Biden is sure to face a longer and more difficult battle getting his infrastructure and climate plan passed, however.
Republicans have railed against the proposal for raising the corporate tax rate to 28 percent and spending billions on electric cars and other investments to make the country more resilient to climate change. Meanwhile, some progressives have argued that the bill is not large enough and does not do enough to address climate change, complicating Biden’s efforts to keep his party together on a package.
Republicans believe that the longer it takes Congress to pass the infrastructure bill, the less popular it will be.

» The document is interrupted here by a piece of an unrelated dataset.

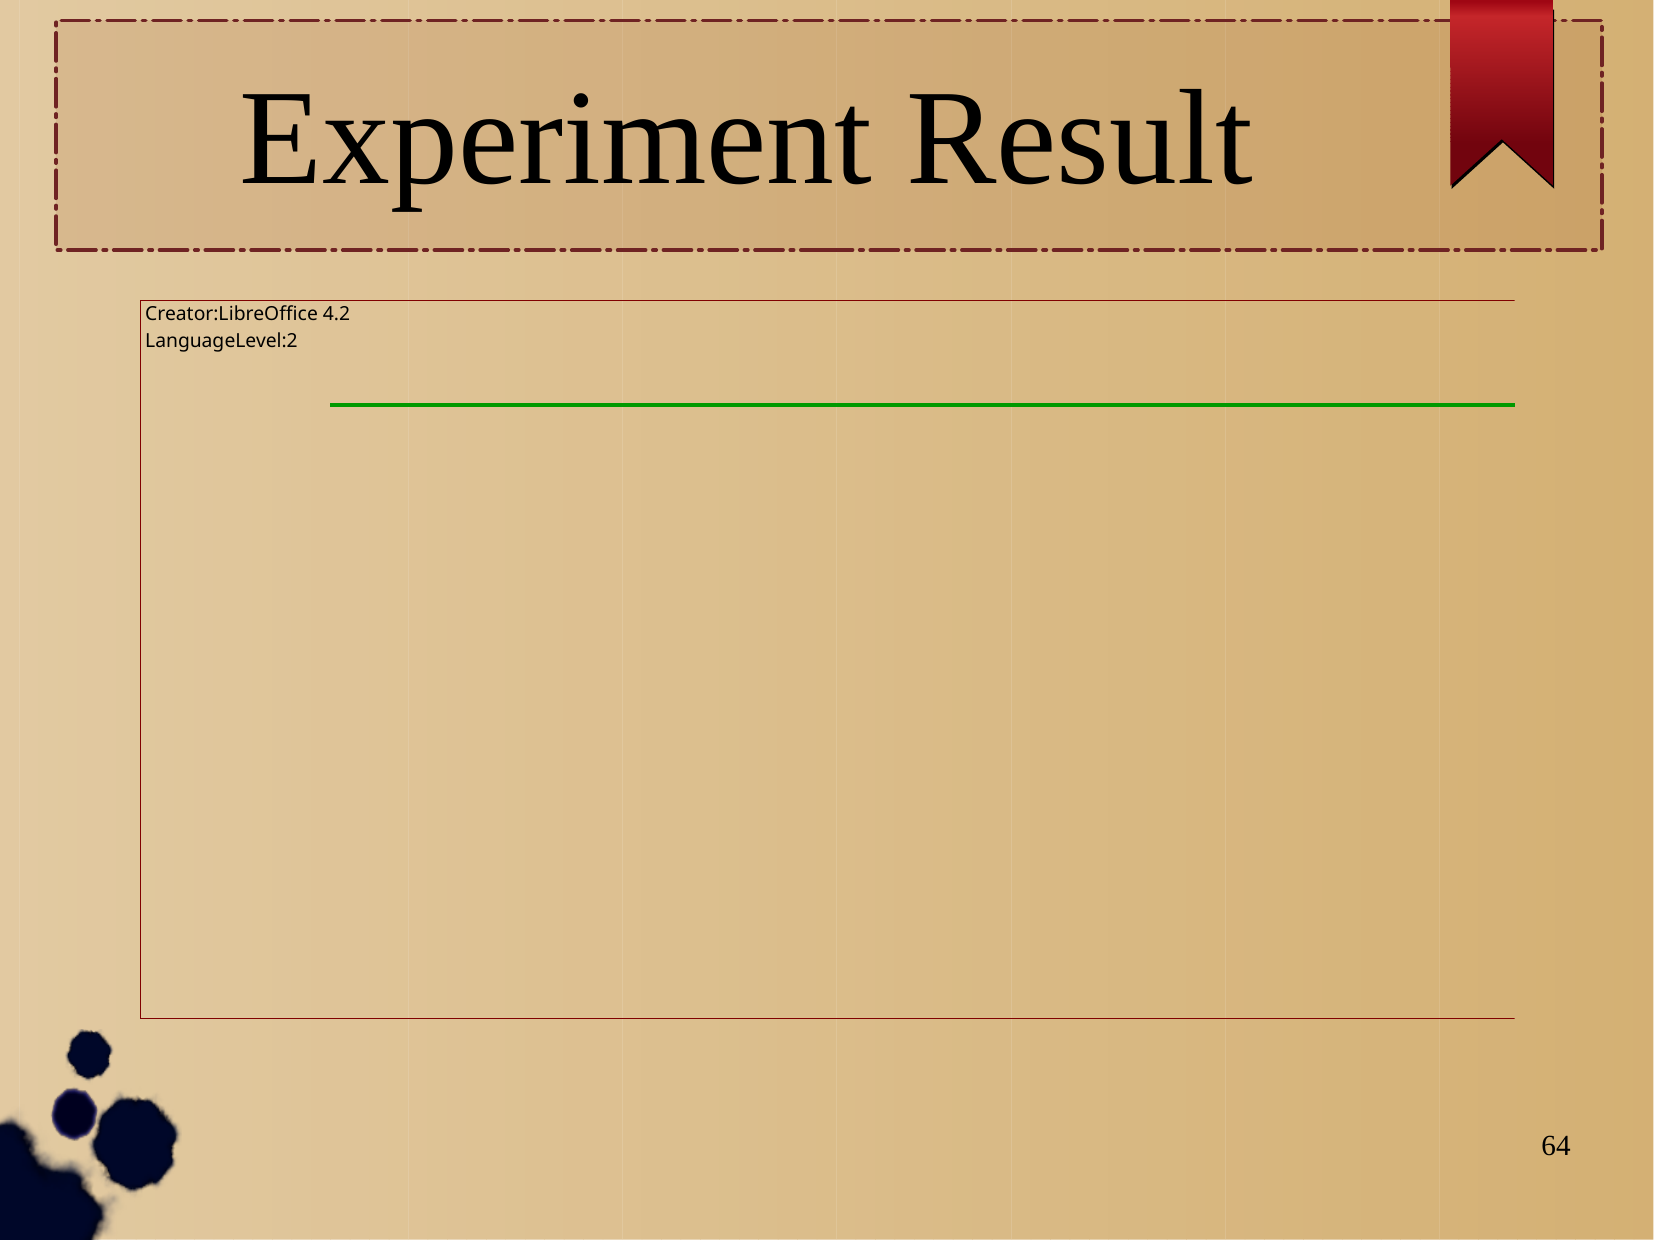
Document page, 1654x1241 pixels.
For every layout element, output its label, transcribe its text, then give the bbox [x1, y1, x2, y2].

They see the legislative work as an opportunity to make the case to voters that its components do not qualify as infrastructure, and that its tax hikes are bad policy.
“The Republican resistance toward the first stimulus bill was disorganized and futile,” said GOP strategist Colin Reed. “This is a mulligan for the Republicans. Hopefully, they do better this time.”
The White House says it hopes to get the bill across the finish line by summer but will allow time for Biden to meet with Republican and Democratic lawmakers on possible adjustments.
White House chief of staff Ron Klain said this week that Biden hopes the package will attract bipartisan support in Congress but made clear that was not a necessity, opening the door to passing a package using budget reconciliation — the same mechanism used pass the coronavirus bill and dodge a filibuster.
“We know it has bipartisan support in the country and so we’re going to try our best to get bipartisan support here in Washington,” Klain said during a virtual interview with Politico.
A recent Morning Consult/Politico poll found that a plurality of Republicans — 42 percent — support making improvements to infrastructure, but without tax increases. Thirty-two percent of Republicans say they support infrastructure improvements with tax increases.
The White House is also banking on support for the package among Republican mayors and governors, given the benefits of investments in improving infrastructure in local areas and keeping cities and states vibrant.
“[Biden is] changing the locus or the locale of bipartisanship,” said Barbara Perry, director of presidential studies at the University of Virginia’s Miller Center, noting that bipartisan work is historically seen as situated in the halls of Congress. “Now, we are shifting that out into the countryside.”
Republicans reject the notion that a bill can be bipartisan if it isn’t passed with bipartisan support in Washington.
“The reality is, if you’re going through budget reconciliation on something, you’re doing that because you’re not going to get bipartisan support,” said Doug Heye, a Republican strategist and ex-deputy chief of staff to former GOP House Majority Leader Eric Cantor (Va.).
In countering arguments from Republicans, the White House is expected to drive home the notion that aspects of the infrastructure package — like expansion of apprenticeships and funding for new roads and bridges — have bipartisan support.
Democrats argue that Biden’s approach will serve them well, particularly if the economy is doing well when voters go to the polls for the 2022 midterm elections.
“It takes two to be a unity president. I think Republicans have been reflexive in saying no, and I certainly don’t think it hurt Biden with the stimulus bill,” Jim Kessler, executive vice president for policy at centrist Democratic think tank Third Way. “What I expect the White House to do is to begin to redefine what bipartisan means. If the overall bill includes a lot of items that have broad bipartisan support, they’ll point to those pieces.”
The White House will define bipartisanship, Kessler said, “not on what happens on the final vote of the bill but on the level of bipartisanship in the elements that make up the major pieces.”